Many of his paintings are equally puzzling at first glance, or at many more glances. A visit last winter to the Magritte Museum in Brussels helped me begin a new understanding of the puzzling painter.
In the case of Time Transfixed, which is at the Art Institute in Chicago, Magritte actually offers some clue: he “decided to paint the image of a locomotive . . . In order for its mystery to be evoked, another immediately familiar image without mystery, the image of a dining room fireplace, was joined.”
In nearly every Magritte painting, we need to look for the join between the very real world and the seemingly not possible one—and also to see what is not there, in this case the reflection of the right-hand candlestick.
Before he began expressing these disconnects in painting, he published a sketch page in the journal La révolution surréaliste, pointing out many conflicts between words and images, including “An object is not so attached to its name that one cannot find another that suits it better.” He illustrates that with a leaf labeled as a cannon, but it’s not so far from that to his most famous image, of which he made many versions… the pipe clearly labeled “This is not a pipe.”

Many of his paintings play with the relation between physical objects or actors and their representation: “Now, the visible contours of objects in reality touch each other as if they formed a mosaic.”

“Vague figures have a meaning as necessary, as perfect, as precise ones.”

“An object made supposes that there are others behind it.”

By now, one of the slogans begins to make more sense, and less: “Everything tends to suggest that there is little relationship between an object and what it represents.” And yet, everything depicted has a meaning, so perhaps the question is about ‘what it represents.’ It might be fair to say that Magritte is not painting an imaginary world so much as he is persuading us that the world is not what we imagine it to be.

You’ll have noticed by now that Magritte employed a variety of styles while staying close to his intentions and ideas. There are crayon and chalk sketches, carefully-composed and precise oils and more. Over the years, his styles changed, though he often went back to themes or materials used before; near the end of his career he even entered what some have called his ‘stone age.’

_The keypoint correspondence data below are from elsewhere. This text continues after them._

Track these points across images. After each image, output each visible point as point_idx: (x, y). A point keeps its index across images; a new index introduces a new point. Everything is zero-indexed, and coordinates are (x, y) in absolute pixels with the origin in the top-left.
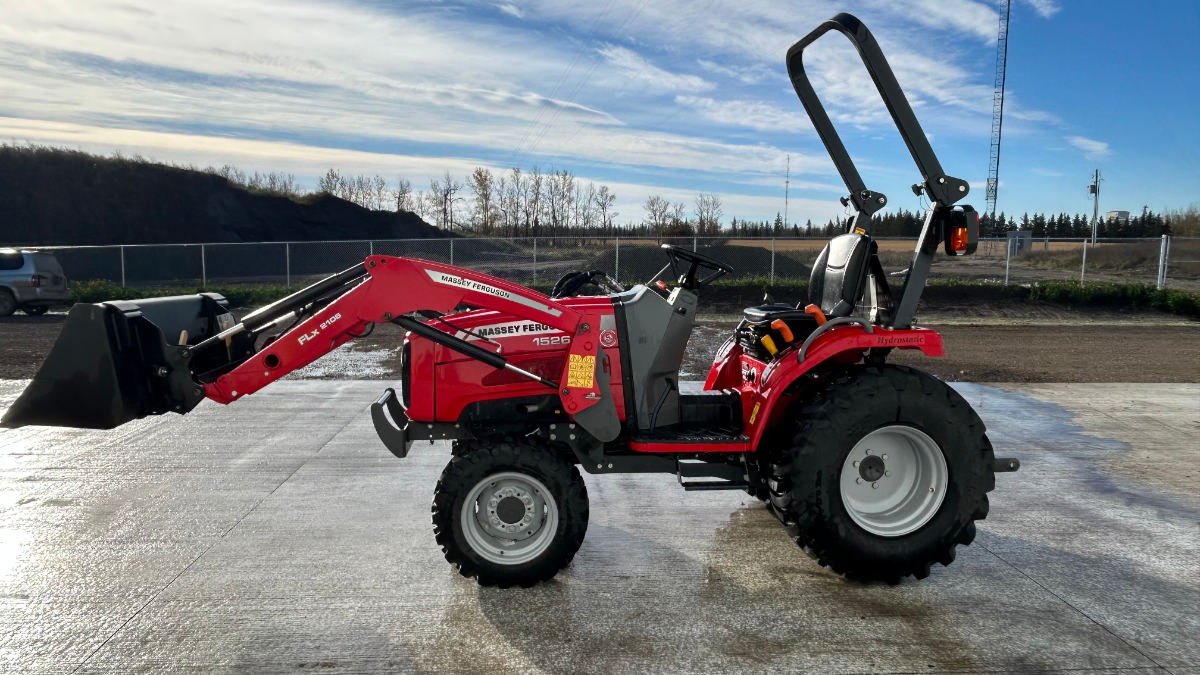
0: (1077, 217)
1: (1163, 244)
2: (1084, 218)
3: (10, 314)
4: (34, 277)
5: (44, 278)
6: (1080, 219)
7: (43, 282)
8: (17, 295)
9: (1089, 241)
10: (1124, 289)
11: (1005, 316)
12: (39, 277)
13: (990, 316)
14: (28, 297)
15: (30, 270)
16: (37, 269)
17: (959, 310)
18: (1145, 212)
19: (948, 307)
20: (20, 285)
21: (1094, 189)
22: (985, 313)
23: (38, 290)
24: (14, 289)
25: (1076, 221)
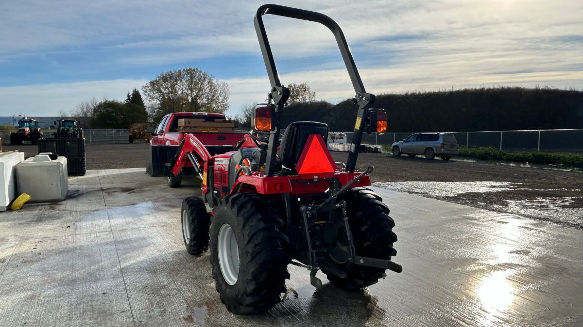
3: (432, 159)
4: (441, 144)
5: (446, 145)
7: (445, 146)
8: (435, 151)
12: (444, 144)
14: (439, 152)
15: (441, 141)
16: (444, 141)
20: (437, 147)
23: (442, 149)
24: (434, 149)
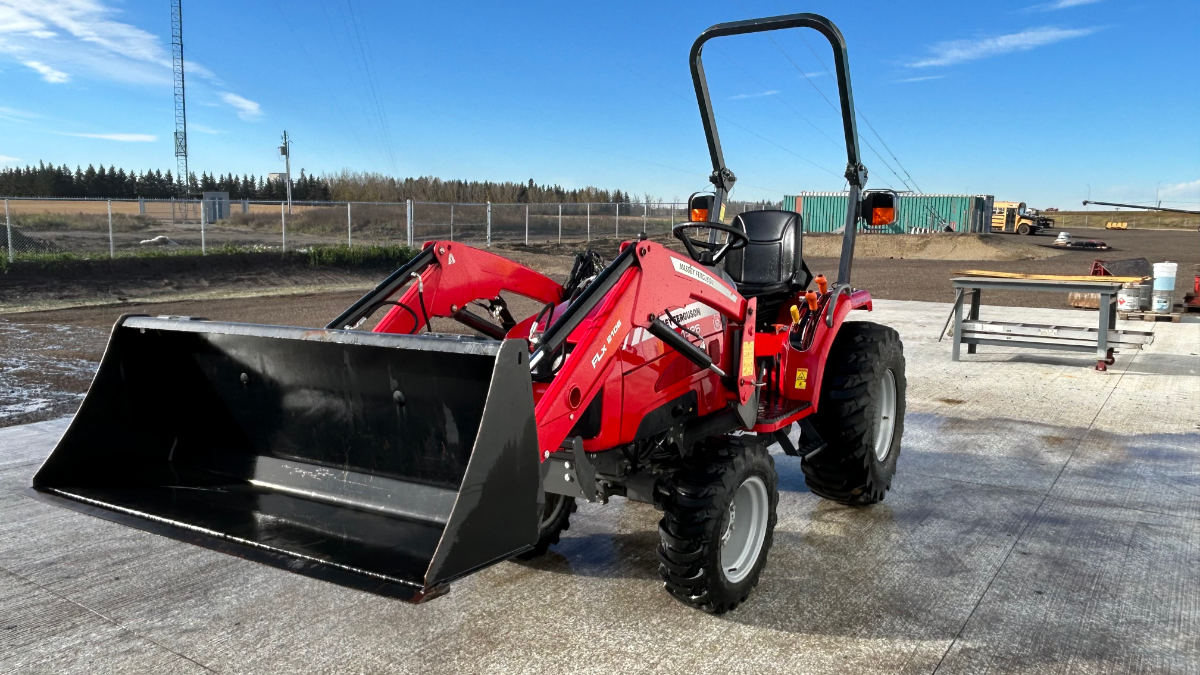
0: (246, 178)
1: (409, 208)
2: (253, 180)
6: (249, 179)
9: (286, 204)
10: (386, 251)
11: (296, 283)
13: (282, 285)
17: (249, 280)
18: (303, 175)
19: (236, 277)
21: (285, 151)
22: (276, 282)
25: (246, 181)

One great advantage of a museum devoted to a single artist is the opportunity to see a wide variety of work and style, and to learn more about the artist himself. In Magritte’s case, the museum that bears his name is both administratively and physically part of the Royal Museums of Fine Arts, in a building where the first King of Belgium was crowned in 1831. The Magritte Museum opened in 2009. Much of the original collection was given by his widow, Georgette.

Magritte, like Hopper and others, began his career as an illustrator for advertising agencies.
Aside from the drawing of Georgette, the museum displays a few more portraits, including two caricatures of Erich von Stroheim, done for an event in 1955, the 30th anniversary of von Stroheim’s film of The Merry Widow, his only commercially successful film (note for you TCM viewers…)
A pair of double portraits, each with a ‘window on the world’ from within stone walls—although, in the portrait of Baron Joseph Van Der Elst and his wife, the wife is placed outside the wall. Van Elst was a Belgian diplomat, art collector and scholar.
A tragedy lies behind the portraits of Bazou and Pilette Spaak and their mother Suzanne, daughter of a prosperous banker, wife of a playwright and brother-in-law of Paul-Henri Spaak, later prime minister of Belgium and Secretary General of NATO. Her husband had bought Magritte paintings, and in 1936 he painted her and the children.
During World War II, Suzanne Spaak was an active member of the French Resistance, and part of the Red Orchestra espionage ring that infiltrated German intelligence agencies. She was executed by the Nazis days before the liberation of Paris.
A few more favorites from the museum’s collections…

In very bright color…

A bit more subdued…

And finally, one of the best-known scenes—The Empire of Lights, with its dark streetscape and brilliant sky. Magritte painted it 27 times from the 1940s to the 1960s. There are 17 oils and 10 gouaches, each with subtle differences, but all reminding us again: These are not images of an imaginary world; they are reminders that the world we see is not what we imagine it is.